> **To do**:
Convert every line of the records below into a single numbered list, omitting any blank lines.

+ + +

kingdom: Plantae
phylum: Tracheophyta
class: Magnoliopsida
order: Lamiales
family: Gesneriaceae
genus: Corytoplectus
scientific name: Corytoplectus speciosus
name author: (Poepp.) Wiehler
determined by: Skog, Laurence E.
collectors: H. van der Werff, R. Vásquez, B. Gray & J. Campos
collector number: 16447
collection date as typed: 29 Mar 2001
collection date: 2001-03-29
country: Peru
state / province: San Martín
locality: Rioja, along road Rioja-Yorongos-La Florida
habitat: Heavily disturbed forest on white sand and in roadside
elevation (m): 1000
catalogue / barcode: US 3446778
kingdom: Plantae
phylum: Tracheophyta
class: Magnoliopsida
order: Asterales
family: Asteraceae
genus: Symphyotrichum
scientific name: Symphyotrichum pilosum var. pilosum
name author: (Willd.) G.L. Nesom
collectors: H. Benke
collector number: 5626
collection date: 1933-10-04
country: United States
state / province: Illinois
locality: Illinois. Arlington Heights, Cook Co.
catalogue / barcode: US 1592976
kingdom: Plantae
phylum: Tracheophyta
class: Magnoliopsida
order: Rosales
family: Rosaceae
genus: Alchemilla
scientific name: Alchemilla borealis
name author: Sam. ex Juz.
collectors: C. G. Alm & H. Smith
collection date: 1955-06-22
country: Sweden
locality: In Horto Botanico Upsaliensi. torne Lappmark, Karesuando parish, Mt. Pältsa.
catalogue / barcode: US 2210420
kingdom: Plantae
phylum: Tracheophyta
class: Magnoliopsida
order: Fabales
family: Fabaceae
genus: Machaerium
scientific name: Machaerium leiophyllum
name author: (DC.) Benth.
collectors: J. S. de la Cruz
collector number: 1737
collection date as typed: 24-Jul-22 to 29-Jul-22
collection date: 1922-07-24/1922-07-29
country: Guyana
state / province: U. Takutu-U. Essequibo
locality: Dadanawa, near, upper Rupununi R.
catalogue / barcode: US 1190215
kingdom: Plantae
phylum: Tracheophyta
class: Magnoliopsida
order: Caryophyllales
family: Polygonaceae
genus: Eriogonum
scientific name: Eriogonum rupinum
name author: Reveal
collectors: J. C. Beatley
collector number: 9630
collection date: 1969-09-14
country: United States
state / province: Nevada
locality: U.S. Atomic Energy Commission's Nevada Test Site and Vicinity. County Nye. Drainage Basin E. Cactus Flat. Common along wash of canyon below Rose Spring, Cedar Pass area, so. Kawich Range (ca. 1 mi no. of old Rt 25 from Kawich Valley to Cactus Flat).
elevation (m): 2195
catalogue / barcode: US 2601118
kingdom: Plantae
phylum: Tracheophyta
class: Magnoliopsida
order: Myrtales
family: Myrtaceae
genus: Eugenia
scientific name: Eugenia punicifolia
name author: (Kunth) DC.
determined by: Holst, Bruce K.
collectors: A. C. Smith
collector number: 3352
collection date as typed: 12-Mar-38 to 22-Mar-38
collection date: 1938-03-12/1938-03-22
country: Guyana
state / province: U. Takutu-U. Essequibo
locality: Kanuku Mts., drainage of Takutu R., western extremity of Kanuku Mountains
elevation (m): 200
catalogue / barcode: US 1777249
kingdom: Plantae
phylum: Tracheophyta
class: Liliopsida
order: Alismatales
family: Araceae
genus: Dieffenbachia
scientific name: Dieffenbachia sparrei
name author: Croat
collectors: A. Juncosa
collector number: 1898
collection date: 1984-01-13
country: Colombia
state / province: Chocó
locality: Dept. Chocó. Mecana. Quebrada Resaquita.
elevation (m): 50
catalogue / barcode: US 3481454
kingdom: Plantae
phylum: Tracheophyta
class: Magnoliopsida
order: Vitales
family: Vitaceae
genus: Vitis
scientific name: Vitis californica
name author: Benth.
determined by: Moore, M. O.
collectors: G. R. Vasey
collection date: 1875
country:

+ + +

> **Complete response**:
1. kingdom: Plantae
2. phylum: Tracheophyta
3. class: Magnoliopsida
4. order: Lamiales
5. family: Gesneriaceae
6. genus: Corytoplectus
7. scientific name: Corytoplectus speciosus
8. name author: (Poepp.) Wiehler
9. determined by: Skog, Laurence E.
10. collectors: H. van der Werff, R. Vásquez, B. Gray & J. Campos
11. collector number: 16447
12. collection date as typed: 29 Mar 2001
13. collection date: 2001-03-29
14. country: Peru
15. state / province: San Martín
16. locality: Rioja, along road Rioja-Yorongos-La Florida
17. habitat: Heavily disturbed forest on white sand and in roadside
18. elevation (m): 1000
19. catalogue / barcode: US 3446778
20. kingdom: Plantae
21. phylum: Tracheophyta
22. class: Magnoliopsida
23. order: Asterales
24. family: Asteraceae
25. genus: Symphyotrichum
26. scientific name: Symphyotrichum pilosum var. pilosum
27. name author: (Willd.) G.L. Nesom
28. collectors: H. Benke
29. collector number: 5626
30. collection date: 1933-10-04
31. country: United States
32. state / province: Illinois
33. locality: Illinois. Arlington Heights, Cook Co.
34. catalogue / barcode: US 1592976
35. kingdom: Plantae
36. phylum: Tracheophyta
37. class: Magnoliopsida
38. order: Rosales
39. family: Rosaceae
40. genus: Alchemilla
41. scientific name: Alchemilla borealis
42. name author: Sam. ex Juz.
43. collectors: C. G. Alm & H. Smith
44. collection date: 1955-06-22
45. country: Sweden
46. locality: In Horto Botanico Upsaliensi. torne Lappmark, Karesuando parish, Mt. Pältsa.
47. catalogue / barcode: US 2210420
48. kingdom: Plantae
49. phylum: Tracheophyta
50. class: Magnoliopsida
51. order: Fabales
52. family: Fabaceae
53. genus: Machaerium
54. scientific name: Machaerium leiophyllum
55. name author: (DC.) Benth.
56. collectors: J. S. de la Cruz
57. collector number: 1737
58. collection date as typed: 24-Jul-22 to 29-Jul-22
59. collection date: 1922-07-24/1922-07-29
60. country: Guyana
61. state / province: U. Takutu-U. Essequibo
62. locality: Dadanawa, near, upper Rupununi R.
63. catalogue / barcode: US 1190215
64. kingdom: Plantae
65. phylum: Tracheophyta
66. class: Magnoliopsida
67. order: Caryophyllales
68. family: Polygonaceae
69. genus: Eriogonum
70. scientific name: Eriogonum rupinum
71. name author: Reveal
72. collectors: J. C. Beatley
73. collector number: 9630
74. collection date: 1969-09-14
75. country: United States
76. state / province: Nevada
77. locality: U.S. Atomic Energy Commission's Nevada Test Site and Vicinity. County Nye. Drainage Basin E. Cactus Flat. Common along wash of canyon below Rose Spring, Cedar Pass area, so. Kawich Range (ca. 1 mi no. of old Rt 25 from Kawich Valley to Cactus Flat).
78. elevation (m): 2195
79. catalogue / barcode: US 2601118
80. kingdom: Plantae
81. phylum: Tracheophyta
82. class: Magnoliopsida
83. order: Myrtales
84. family: Myrtaceae
85. genus: Eugenia
86. scientific name: Eugenia punicifolia
87. name author: (Kunth) DC.
88. determined by: Holst, Bruce K.
89. collectors: A. C. Smith
90. collector number: 3352
91. collection date as typed: 12-Mar-38 to 22-Mar-38
92. collection date: 1938-03-12/1938-03-22
93. country: Guyana
94. state / province: U. Takutu-U. Essequibo
95. locality: Kanuku Mts., drainage of Takutu R., western extremity of Kanuku Mountains
96. elevation (m): 200
97. catalogue / barcode: US 1777249
98. kingdom: Plantae
99. phylum: Tracheophyta
100. class: Liliopsida
101. order: Alismatales
102. family: Araceae
103. genus: Dieffenbachia
104. scientific name: Dieffenbachia sparrei
105. name author: Croat
106. collectors: A. Juncosa
107. collector number: 1898
108. collection date: 1984-01-13
109. country: Colombia
110. state / province: Chocó
111. locality: Dept. Chocó. Mecana. Quebrada Resaquita.
112. elevation (m): 50
113. catalogue / barcode: US 3481454
114. kingdom: Plantae
115. phylum: Tracheophyta
116. class: Magnoliopsida
117. order: Vitales
118. family: Vitaceae
119. genus: Vitis
120. scientific name: Vitis californica
121. name author: Benth.
122. determined by: Moore, M. O.
123. collectors: G. R. Vasey
124. collection date: 1875
125. country:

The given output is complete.